===== PASSAGE TO READ

There are 3 ways to go from Spine
making things move in Unity at the moment.
1) Instantiate -> SkeletonAnimation
This is the "Spine" way. All features supported.
2) Instantiate -> Mecanim (or SkeletonAnimator)
This creates a scene graph object and a dummy RuntimeAnimationController with proxy AnimationClips that match the name and length of the SkeletonData associated with your Spine JSON or Binary file. The Dummy property is there simply so Mecanim thinks the animations are the correct length. The SkeletonAnimator component applies animations using the Spine API's Animation Mix and Apply functions. This allows use of Mecanim graphs with the Spine API directly which is a standard Unity animation workflow. It might have a few side effects in terms of attachment keyframes... somewhat hard to track down. This method keeps everything up to date with the SkeletonData.
I think what you might be missing is that it is also generating an object in your Scene Graph in addition to generating the Controller (if it didn't already exist). SkeletonAnimation and SkeletonAnimator are generally interchangeable and both support things like SkeletonUtility.
3) Baking
This removes all dependence on the Spine API. Mesh, Skinned Mesh, and Prefab assets are generated for each Skin, AnimationClips are generated, and a RuntimeAnimationController is generated. This doesn't support all of the features present in the native Spine API however, so it has limits, but it does remove all dependence on the Spine codebase which is necessary for pushing say... an animated character into the Asset Store as the Spine runtime is not distributable to people who don't own Spine. It is also useful to simply use Spine as a rigging tool for simple things without the overhead of the full runtime.

==========
===== SOURCE DATA

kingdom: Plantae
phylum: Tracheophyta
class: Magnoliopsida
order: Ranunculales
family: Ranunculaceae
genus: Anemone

==========

EXERCISE >> Decide whether each of these statements agrees with the post on moving Spine animations into Unity, and answer yes or no for each, quoting the deciding words from the post. (a) Baking removes all dependence on the Spine API. (b) The Spine runtime may be given to people who don't own Spine. (c) SkeletonAnimation and SkeletonAnimator can generally be swapped for one another.

EXERCISE SOLUTION >>
(a) Yes: "This removes all dependence on the Spine API."
(b) No: "the Spine runtime is not distributable to people who don't own Spine"
(c) Yes: "SkeletonAnimation and SkeletonAnimator are generally interchangeable"